Étudiant à l’Institut international d’administration publique (IIAP), il suivit tour à tour des stages au ministère des Affaires étrangères, à l’ambassade de France à Londres et aux organisations internationales à l’Office de l’Europe à Genève, avant de retourner au Cameroun en 1969.

Vie Privée

Ndam Njoya est marié à Hermine Patricia Tomaïno Ndam Njoya, député UDC et est père de cinq enfants.

Vie Politique 

En décembre 1990, avec le retour du multipartisme et la création des partis politiques d’opposition au Cameroun, Ndam Njoya commence le rassemblement de politiciens potentiellement réformistes. Ndam Njoya est brièvement arrêté avec d’autres opposants politiques, mais ils seront rapidement relaxés.

En septembre 1991, il annonce la formation du l’Union Démocratique du Cameroun. Dans la déclaration de son parti, Ndam Njoya a insisté sur la décentralisation du gouvernement et le respect des droits des minorités.

Il est jusqu’à son décès le président national de l’UDC et ceci depuis le 26 avril 1991

(Soit 28 ans, 10 mois et 10 jours à ce poste). Il a été maire et candidat aux élections présidentielles camerounaises de 1992, de 2004, de 2011et 2018.

Vie Professionnelle

Ndam Njoya a été membre du ministère des Affaires étrangères (1960-1970), avant de rejoindre la faculté de droit à l’Université de Yaoundé.

Ndam Njoya a également travaillé pour la Fondation Carnegie pour la paix internationale au Cameroun en tant que directeur du programme de formation diplomatique. Dans le même temps, il collabora à la création et devint le premier directeur, de 1972 à 1975, de l’Institut des relations internationales du Cameroun (IRIC). En 1975, il fut nommé vice-ministre des Affaires étrangères.

En 1977, Ndam Njoya fut nommé au ministère de l’Éducation nationale. En 1980, Ahmadou Ahidjo renvoya Ndam Njoya de son poste, et le fit ministre délégué à la présidence chargé de l’inspection générale de l’État et des réformes administratives.

En janvier 1982, Ahidjo le renvoie du gouvernement.

De 1982 à 1990, Ndam Njoya consacre aussi bien son temps à l’écriture et à l’enseignement qu’à des efforts philanthropiques (membre du bureau exécutif de l’UNESCO de 1985 à 1989).

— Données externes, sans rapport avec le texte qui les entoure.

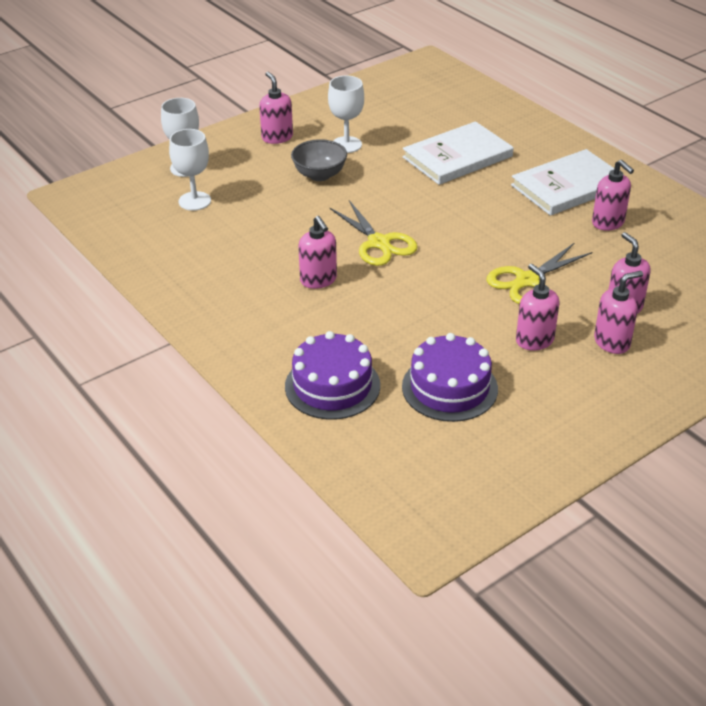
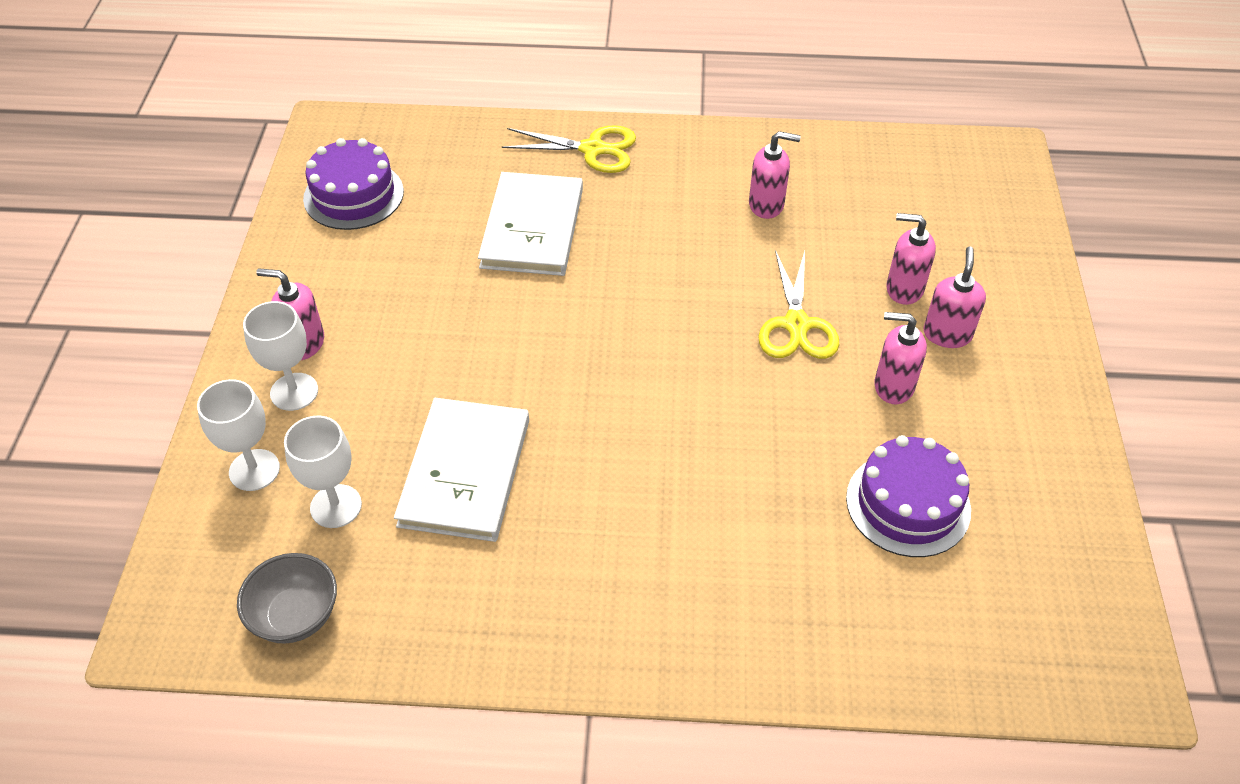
camera: 50 degrees left, 10 degrees up
purple cake [285,331,380,420] -> purple cake moved to [303,138,404,230]
grey bowl [291,139,347,181] -> grey bowl moved to [237,553,337,644]
pink soap dispenser [298,216,337,289] -> none
white goblet [328,76,364,153] -> white goblet moved to [243,301,318,411]
yellow scissors [330,200,418,266] -> yellow scissors moved to [502,125,636,173]
white book [511,149,625,216] -> white book moved to [394,398,529,542]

Il écrit tant à propos de la loi, des sciences politiques, de l’histoire, des relations internationales et des idées politiques que des pièces de théâtre, des poèmes et des fictions.

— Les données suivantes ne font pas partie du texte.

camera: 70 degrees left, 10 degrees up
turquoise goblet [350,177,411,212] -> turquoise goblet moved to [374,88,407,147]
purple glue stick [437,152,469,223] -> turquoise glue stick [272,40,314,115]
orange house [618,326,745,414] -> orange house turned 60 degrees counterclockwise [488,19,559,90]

Comme oeuvres, nous avons:

1975 : Prières et chants de louanges à Dieu Ndam et Raynier, Yaoundé, Cameroun ;

1976 : Le Cameroun dans les relations internationales, Librairie générale de droit et de jurisprudence, Paris, (ISBN 978-2-275-01397-8) ;

1977 : Njoya : réformateur du royaume Bamoun N.E.A. (Nouvelles éditions africaines), Abidjan, Côte d’Ivoire, (ISBN 978-2-85809-101-0) ;

1982 : Les Amo : recueil de poèmes Ndam et Raynier, Yaoundé ;

1983 : Manuel pratique de rédaction administrative et des documents diplomatiques, éditions SOPECAM, Yaoundé, Cameroun

En 2014, Adamou Ndam Njoya a été Président du Jury des Grands prix des associations littéraires.

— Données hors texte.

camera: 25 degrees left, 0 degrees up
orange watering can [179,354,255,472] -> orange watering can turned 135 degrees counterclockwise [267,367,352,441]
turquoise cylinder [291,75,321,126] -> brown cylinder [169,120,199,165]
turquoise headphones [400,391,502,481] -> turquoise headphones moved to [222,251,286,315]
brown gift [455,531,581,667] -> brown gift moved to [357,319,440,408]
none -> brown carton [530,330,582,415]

Adamou Ndam Njoya a été aussi jusqu’à son décès

coprésident de la WCRP (Conférence Mondiale des Religions pour la Paix)/International et Président du Chapitre Camerounais ;

fondateur et président de l’Institut des études islamiques et religieuses (IRSI) et de l’École africaine d’Éthique (EAE) ;

président de l’Union Démocratique du Cameroun (UDC) ;

maire de Foumban ;

membre du Conseil d’Administration du Réseau parlementaire sur la Banque mondiale ;

fondateur et directeur de publication des revues culturelles: A1 Houda, Communauté, Le Terroir et promoteur de la radio communautaire (poua kone).